EXTRACT PROVIDED:
◆ ◆ ◆ ◆

2023-04-26 13:16:34

by Zhang Yi

[permalink] [raw]
Subject: [PATCH] jbd2: recheck chechpointing non-dirty buffer

From: Zhang Yi <[email protected]>

There is a long-standing metadata corruption issue that happens from
time to time, but it's very difficult to reproduce and analyse, benefit
from the JBD2_CYCLE_RECORD option, we found out that the problem is the
checkpointing process miss to write out some buffers which are raced by
another do_get_write_access(). Looks below for detail.

jbd2_log_do_checkpoint() //transaction X
//buffer A is dirty and not belones to any transaction
__buffer_relink_io() //move it to the IO list
__flush_batch()
write_dirty_buffer()

◆ ◆ ◆ ◆

DATA TO EXAMINE:
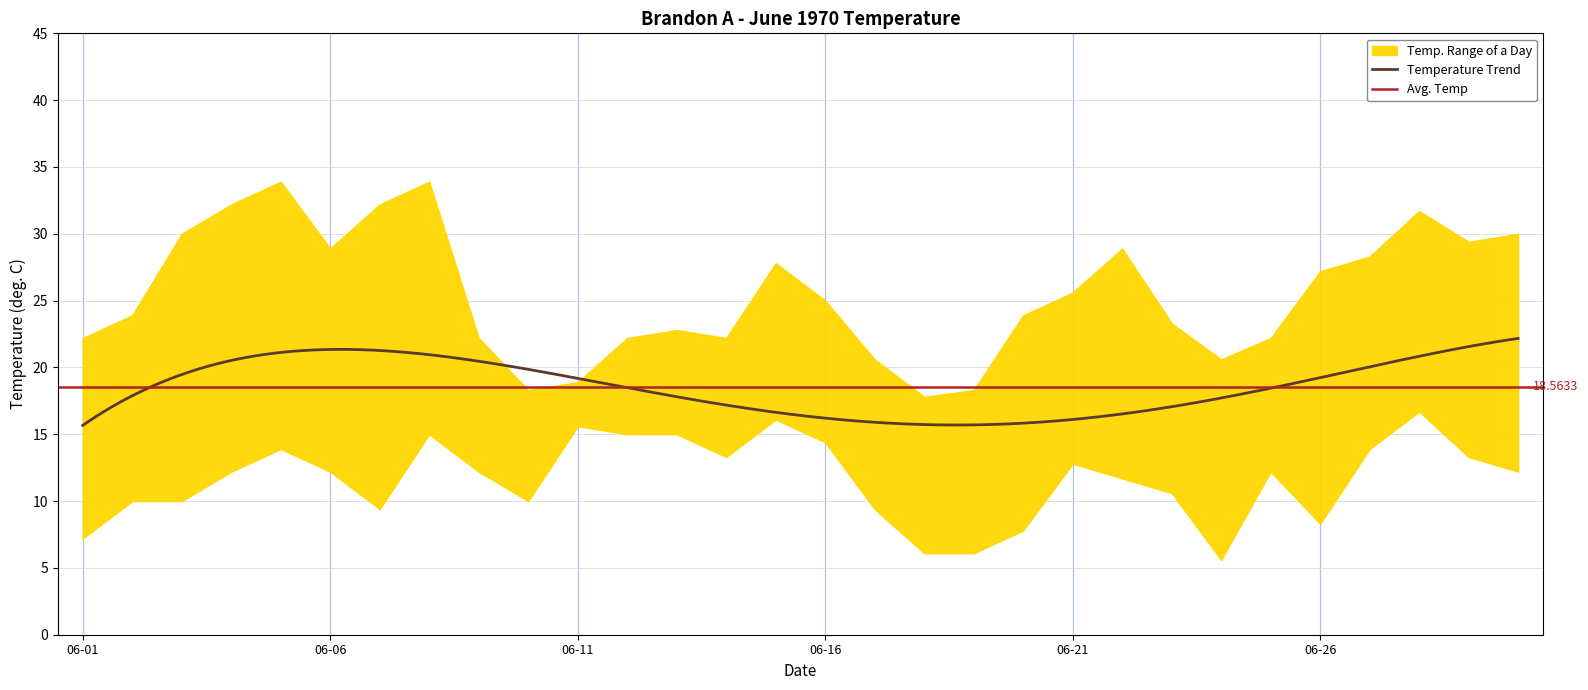

Reading left to right, list all the values displayed in this chart.

Max Temp (C): 22.2	23.9	30.0	32.2	33.9	28.9	32.2	33.9	22.2	18.3	18.9	22.2	22.8	22.2	27.8	25.0	20.6	17.8	18.3	23.9	25.6	28.9	23.3	20.6	22.2	27.2	28.3	31.7	29.4	30.0
Min Temp (C): 7.2	10.0	10.0	12.2	13.9	12.2	9.4	15.0	12.2	10.0	15.6	15.0	15.0	13.3	16.1	14.4	9.4	6.1	6.1	7.8	12.8	11.7	10.6	5.6	12.2	8.3	13.9	16.7	13.3	12.2
Mean Temp (C): 14.7	17.0	20.0	22.2	23.9	20.6	20.8	24.5	17.2	14.2	17.3	18.6	18.9	17.8	22.0	19.7	15.0	12.0	12.2	15.9	19.2	20.3	17.0	13.1	17.2	17.8	21.1	24.2	21.4	21.1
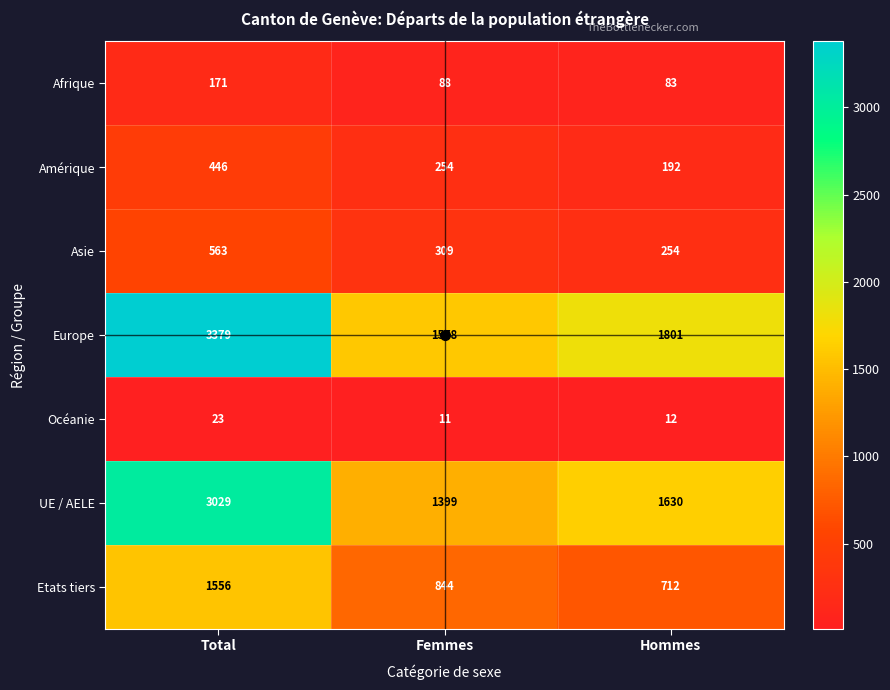

At Hommes, list the series in order from largest to smallest.

Europe, UE / AELE, Etats tiers, Asie, Amérique, Afrique, Océanie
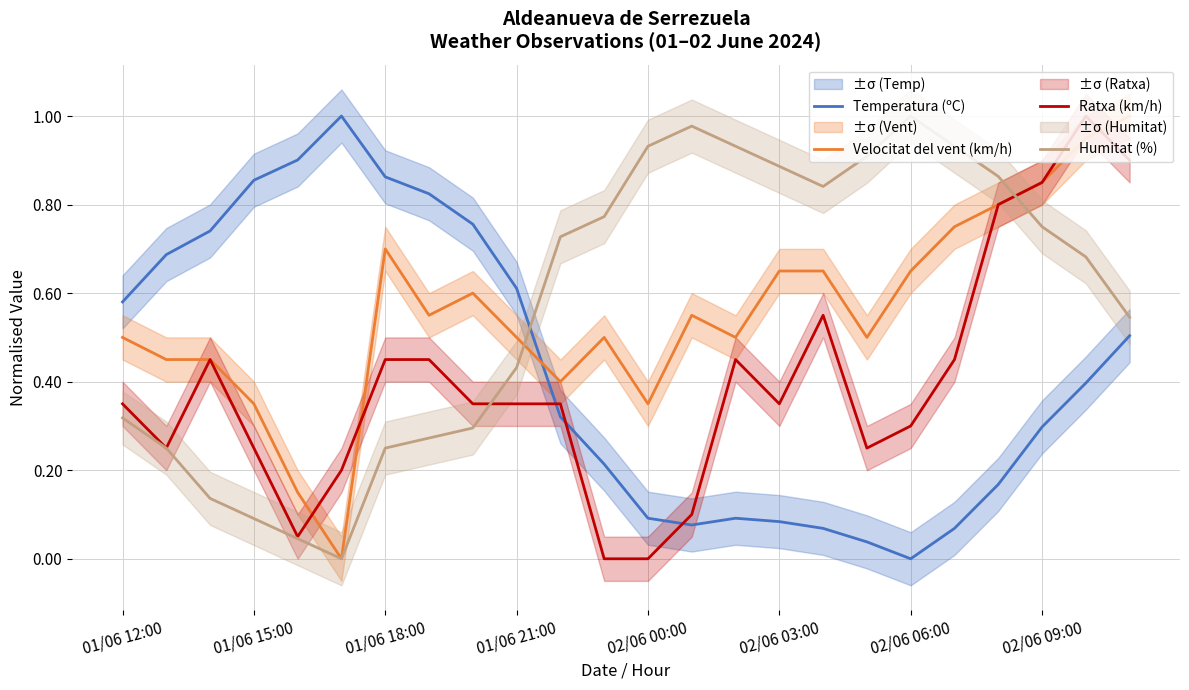

What is the spread (max minus min) of values at 01/06 12:00?

0.3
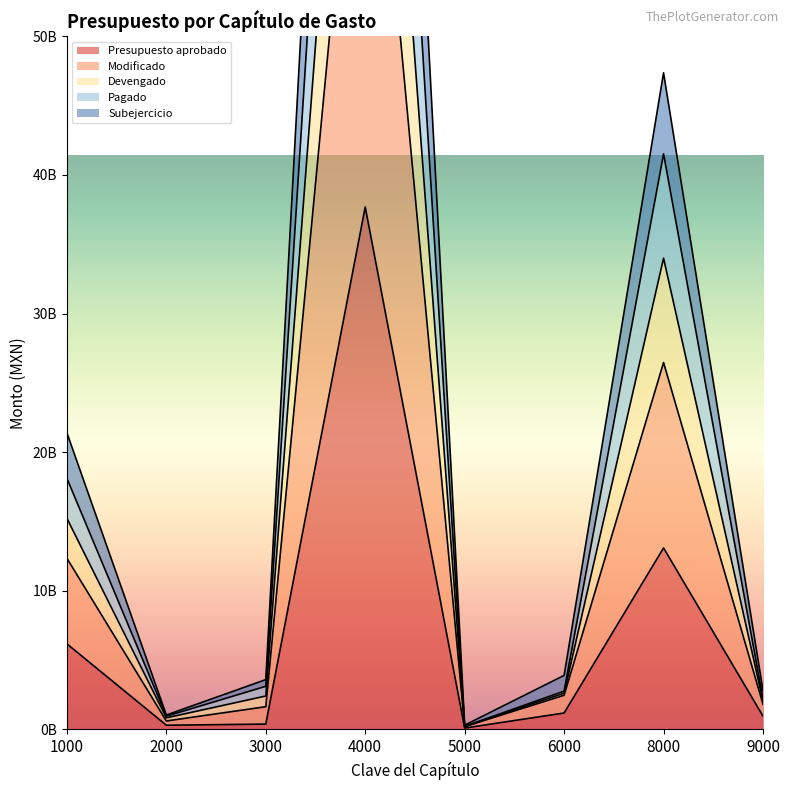

What is the difference between the maximum and minimum values in the Devengado series?

115221372156.4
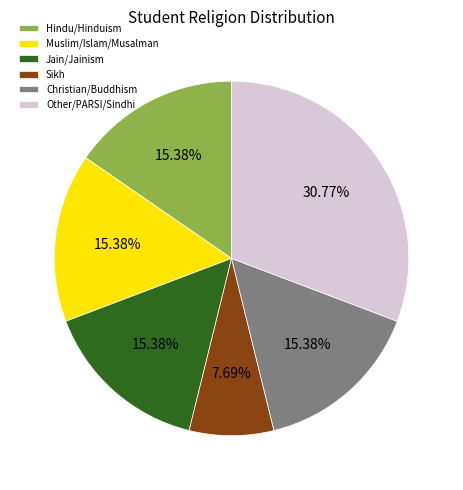

What is the ratio of the value at Christian/Buddhism to the value at Jain/Jainism?

1.0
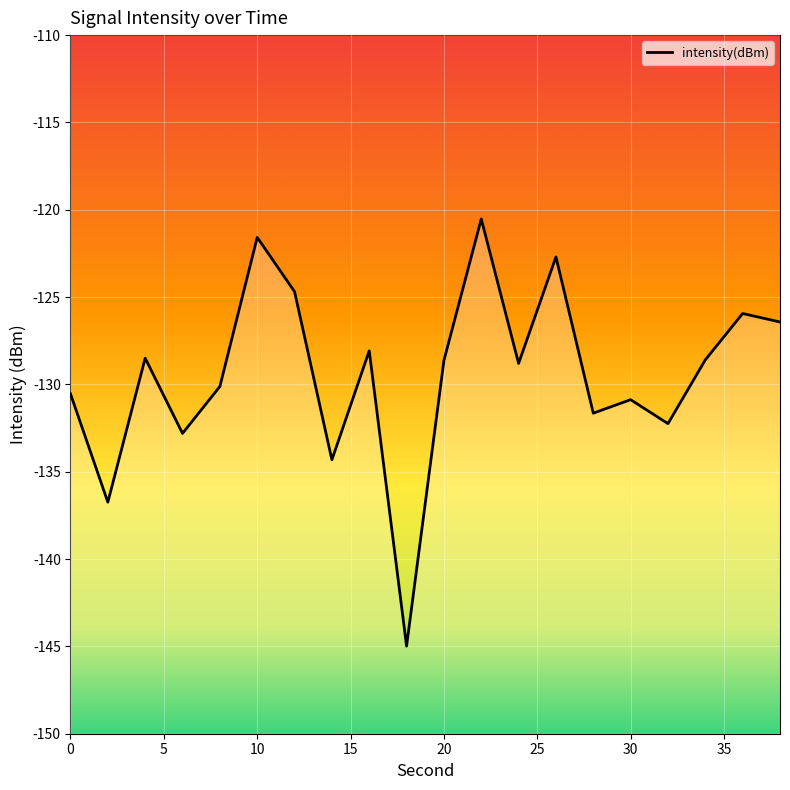

How many data points does each series have?

20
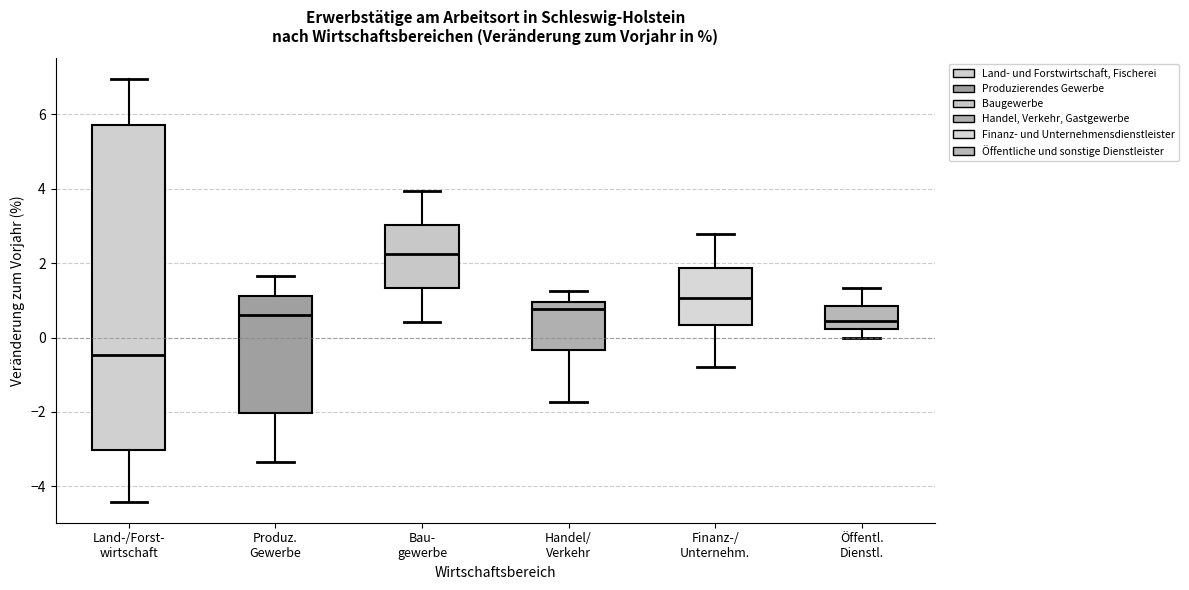

Where is the upper edge of the box for Öffentl. Dienstl. on the y-axis? The values are not printed on the chart, so give them approximately, as read against the axis.

0.8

◆ ◆ ◆ ◆

EXERCISE TASKS:
**a.** According to the patch message, which option helped locate the cause of the metadata corruption issue?
**b.** Please count the lines of the listing that contain the string "values", and give only the number.
The patch message and the listing have no connection to each other.

RESULTS FOR THE EXERCISE:
**a.** The JBD2_CYCLE_RECORD option.

**b.** 4